### Provided information
---*---

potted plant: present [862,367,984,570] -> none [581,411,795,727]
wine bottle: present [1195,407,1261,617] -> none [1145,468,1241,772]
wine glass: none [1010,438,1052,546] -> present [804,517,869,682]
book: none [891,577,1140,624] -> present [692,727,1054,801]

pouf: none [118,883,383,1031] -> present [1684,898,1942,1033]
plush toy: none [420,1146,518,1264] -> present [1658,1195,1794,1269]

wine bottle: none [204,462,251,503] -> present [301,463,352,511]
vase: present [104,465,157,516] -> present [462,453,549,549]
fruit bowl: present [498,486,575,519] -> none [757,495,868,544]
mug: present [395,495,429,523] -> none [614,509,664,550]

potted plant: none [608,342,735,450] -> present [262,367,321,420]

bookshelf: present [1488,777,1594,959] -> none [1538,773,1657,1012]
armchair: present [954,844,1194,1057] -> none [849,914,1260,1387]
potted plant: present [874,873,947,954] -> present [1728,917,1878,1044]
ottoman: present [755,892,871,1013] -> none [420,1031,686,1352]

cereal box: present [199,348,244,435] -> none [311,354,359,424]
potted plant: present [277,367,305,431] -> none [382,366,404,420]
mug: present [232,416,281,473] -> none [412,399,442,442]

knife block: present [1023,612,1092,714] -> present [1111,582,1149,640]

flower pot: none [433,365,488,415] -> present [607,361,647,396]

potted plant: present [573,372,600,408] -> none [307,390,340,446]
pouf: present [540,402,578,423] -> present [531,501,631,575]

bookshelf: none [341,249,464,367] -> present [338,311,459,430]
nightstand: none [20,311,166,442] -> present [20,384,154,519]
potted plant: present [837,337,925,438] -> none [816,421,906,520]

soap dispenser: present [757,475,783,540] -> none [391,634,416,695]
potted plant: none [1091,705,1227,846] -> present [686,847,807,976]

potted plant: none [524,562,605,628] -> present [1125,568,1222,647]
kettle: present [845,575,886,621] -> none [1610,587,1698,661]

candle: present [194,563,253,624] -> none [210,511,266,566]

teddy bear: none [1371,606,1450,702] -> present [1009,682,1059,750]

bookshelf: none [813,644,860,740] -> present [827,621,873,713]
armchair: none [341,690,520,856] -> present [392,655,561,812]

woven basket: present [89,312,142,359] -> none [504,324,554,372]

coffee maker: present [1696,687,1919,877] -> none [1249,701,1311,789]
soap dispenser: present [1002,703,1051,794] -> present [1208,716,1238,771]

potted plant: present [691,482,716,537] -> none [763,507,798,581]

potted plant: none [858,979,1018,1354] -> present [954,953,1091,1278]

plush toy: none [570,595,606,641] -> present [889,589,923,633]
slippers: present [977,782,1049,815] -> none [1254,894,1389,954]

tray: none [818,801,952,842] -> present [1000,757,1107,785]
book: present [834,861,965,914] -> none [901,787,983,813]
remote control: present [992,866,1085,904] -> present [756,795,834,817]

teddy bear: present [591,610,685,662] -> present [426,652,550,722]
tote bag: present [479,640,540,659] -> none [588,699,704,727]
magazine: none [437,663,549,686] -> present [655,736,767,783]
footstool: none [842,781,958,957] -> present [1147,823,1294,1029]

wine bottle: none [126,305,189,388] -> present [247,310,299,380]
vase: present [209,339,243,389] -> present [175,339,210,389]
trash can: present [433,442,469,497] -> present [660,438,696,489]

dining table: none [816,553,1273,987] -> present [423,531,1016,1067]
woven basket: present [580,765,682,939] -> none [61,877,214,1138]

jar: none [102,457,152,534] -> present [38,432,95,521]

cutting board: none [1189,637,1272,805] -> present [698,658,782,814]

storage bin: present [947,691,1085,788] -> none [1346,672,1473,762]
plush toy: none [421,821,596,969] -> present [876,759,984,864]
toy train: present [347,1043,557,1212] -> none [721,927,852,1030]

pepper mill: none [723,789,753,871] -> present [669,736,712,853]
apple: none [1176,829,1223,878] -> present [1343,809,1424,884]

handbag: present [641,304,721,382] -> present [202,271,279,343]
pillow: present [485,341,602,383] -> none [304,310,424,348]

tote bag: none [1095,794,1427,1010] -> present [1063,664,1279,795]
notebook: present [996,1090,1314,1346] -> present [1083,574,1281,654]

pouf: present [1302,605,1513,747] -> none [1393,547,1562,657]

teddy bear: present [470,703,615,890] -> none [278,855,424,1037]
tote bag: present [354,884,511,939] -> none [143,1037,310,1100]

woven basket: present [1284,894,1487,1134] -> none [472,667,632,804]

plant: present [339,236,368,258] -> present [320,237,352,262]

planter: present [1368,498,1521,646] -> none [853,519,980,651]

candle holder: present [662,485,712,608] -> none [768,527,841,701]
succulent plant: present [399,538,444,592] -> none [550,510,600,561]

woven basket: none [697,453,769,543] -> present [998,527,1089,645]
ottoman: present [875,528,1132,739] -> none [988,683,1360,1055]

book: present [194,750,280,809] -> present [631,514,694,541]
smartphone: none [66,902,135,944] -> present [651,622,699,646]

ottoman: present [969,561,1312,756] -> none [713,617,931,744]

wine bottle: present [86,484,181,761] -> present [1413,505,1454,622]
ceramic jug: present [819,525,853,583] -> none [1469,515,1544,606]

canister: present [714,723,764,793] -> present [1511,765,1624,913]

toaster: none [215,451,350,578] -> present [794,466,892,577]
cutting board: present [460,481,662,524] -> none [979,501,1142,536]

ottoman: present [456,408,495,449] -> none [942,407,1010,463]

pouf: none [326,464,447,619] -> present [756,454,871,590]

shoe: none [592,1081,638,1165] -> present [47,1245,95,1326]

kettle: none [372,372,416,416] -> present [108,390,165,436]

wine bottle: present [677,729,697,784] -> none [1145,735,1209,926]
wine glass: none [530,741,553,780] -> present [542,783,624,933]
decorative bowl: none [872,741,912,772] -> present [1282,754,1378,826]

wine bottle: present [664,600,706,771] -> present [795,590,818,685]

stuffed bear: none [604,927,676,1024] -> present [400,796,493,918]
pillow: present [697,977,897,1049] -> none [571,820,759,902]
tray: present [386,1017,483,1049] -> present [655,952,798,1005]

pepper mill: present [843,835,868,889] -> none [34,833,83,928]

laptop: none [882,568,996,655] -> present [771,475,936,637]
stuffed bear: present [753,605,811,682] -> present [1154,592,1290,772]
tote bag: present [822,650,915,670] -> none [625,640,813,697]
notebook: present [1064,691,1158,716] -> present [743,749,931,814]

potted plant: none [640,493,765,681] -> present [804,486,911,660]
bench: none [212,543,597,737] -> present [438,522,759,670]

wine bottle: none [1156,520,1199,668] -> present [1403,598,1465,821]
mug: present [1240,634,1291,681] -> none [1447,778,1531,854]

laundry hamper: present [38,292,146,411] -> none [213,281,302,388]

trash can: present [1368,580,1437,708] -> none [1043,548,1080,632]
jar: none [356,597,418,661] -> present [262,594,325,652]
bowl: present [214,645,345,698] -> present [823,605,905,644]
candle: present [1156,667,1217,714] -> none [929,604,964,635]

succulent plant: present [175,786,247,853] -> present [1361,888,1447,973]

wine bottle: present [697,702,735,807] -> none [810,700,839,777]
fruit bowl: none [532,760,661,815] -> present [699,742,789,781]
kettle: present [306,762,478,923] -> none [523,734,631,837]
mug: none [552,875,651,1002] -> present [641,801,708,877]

---*---

### Problem details
Each line in the listing above from the one containing "potted plant: present [277,367,305,431]" through the one containing "knife block: present" should be repeated exactly, and no other line.

### Response to the task
potted plant: present [277,367,305,431] -> none [382,366,404,420]
mug: present [232,416,281,473] -> none [412,399,442,442]

knife block: present [1023,612,1092,714] -> present [1111,582,1149,640]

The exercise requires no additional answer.